* [Предоставленный текст]

«Только по прошествии многих лет понял, что главнее всего — не работа, а тишина родного дома, добрые глаза матери, которую навещал редко…». Это признание известного липецкого журналиста Юрия Бакланова, многое сделавшего в профессии и для страны. И каждое слово в его исповеди значимо и весомо.
— Не знаю, почему, но пока жива была мама, я ни разу не видел её во сне. После смерти вижу всё чаще. То лечу в самолёте и никак не долечу, то будто ждёт она нас с сестрой в нашем стареньком деревенском домике, из которого уехали уже полвека назад.
Может, это знамение о будущей встрече? Или подспудно, подсознательно вырывается из глубин души совесть, напоминает о той, кто недополучила тепла нашего при жизни.
Пока могла, терпела
Вспоминаю последний год её жизни. Она сидит у переборки (так в наших вятских краях называют перегородку между комнатами), строгая, прямая, и смотрит свою любимую «Санта Барбару». Кажется, ну что ей эти киношные страдания заокеанских миллионеров? Но, видно, задевают в глубине какие-то звучащие струны, тоску по иной, более красивой жизни, свойственную любому русскому человеку, приученному ожидать светлого будущего если не в реальности, так в неземном раю.

* [Записанные данные]
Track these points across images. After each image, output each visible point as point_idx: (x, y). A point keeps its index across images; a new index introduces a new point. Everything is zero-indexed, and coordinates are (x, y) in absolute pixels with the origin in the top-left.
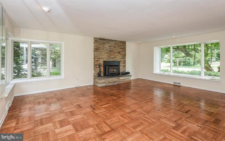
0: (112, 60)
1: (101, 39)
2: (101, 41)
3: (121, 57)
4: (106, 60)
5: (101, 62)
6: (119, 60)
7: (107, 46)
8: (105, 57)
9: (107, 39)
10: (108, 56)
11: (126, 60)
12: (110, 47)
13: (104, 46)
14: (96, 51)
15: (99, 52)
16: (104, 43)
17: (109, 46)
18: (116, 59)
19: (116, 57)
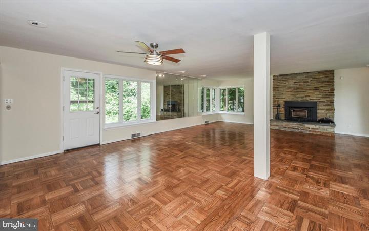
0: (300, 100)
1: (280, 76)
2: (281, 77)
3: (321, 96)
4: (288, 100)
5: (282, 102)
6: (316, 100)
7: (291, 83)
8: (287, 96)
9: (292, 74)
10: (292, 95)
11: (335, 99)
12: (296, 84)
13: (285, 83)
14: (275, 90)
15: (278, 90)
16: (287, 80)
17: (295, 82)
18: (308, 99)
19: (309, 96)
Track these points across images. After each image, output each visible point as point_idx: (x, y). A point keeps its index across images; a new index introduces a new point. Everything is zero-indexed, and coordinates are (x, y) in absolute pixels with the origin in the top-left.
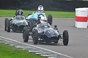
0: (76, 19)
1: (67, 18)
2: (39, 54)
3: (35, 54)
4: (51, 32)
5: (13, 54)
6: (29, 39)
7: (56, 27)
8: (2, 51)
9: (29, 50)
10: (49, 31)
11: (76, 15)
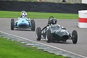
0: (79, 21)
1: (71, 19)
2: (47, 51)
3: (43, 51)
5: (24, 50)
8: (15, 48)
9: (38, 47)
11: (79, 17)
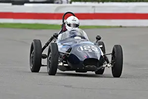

* [Цель упражнения]
Перепишите без изменений отрывок из текста о матери: начните с места, где стоят слова «Может, это знамение», и остановитесь после слов «в неземном раю.».

* [Ответ к заданию]
Может, это знамение о будущей встрече? Или подспудно, подсознательно вырывается из глубин души совесть, напоминает о той, кто недополучила тепла нашего при жизни.
Пока могла, терпела
Вспоминаю последний год её жизни. Она сидит у переборки (так в наших вятских краях называют перегородку между комнатами), строгая, прямая, и смотрит свою любимую «Санта Барбару». Кажется, ну что ей эти киношные страдания заокеанских миллионеров? Но, видно, задевают в глубине какие-то звучащие струны, тоску по иной, более красивой жизни, свойственную любому русскому человеку, приученному ожидать светлого будущего если не в реальности, так в неземном раю.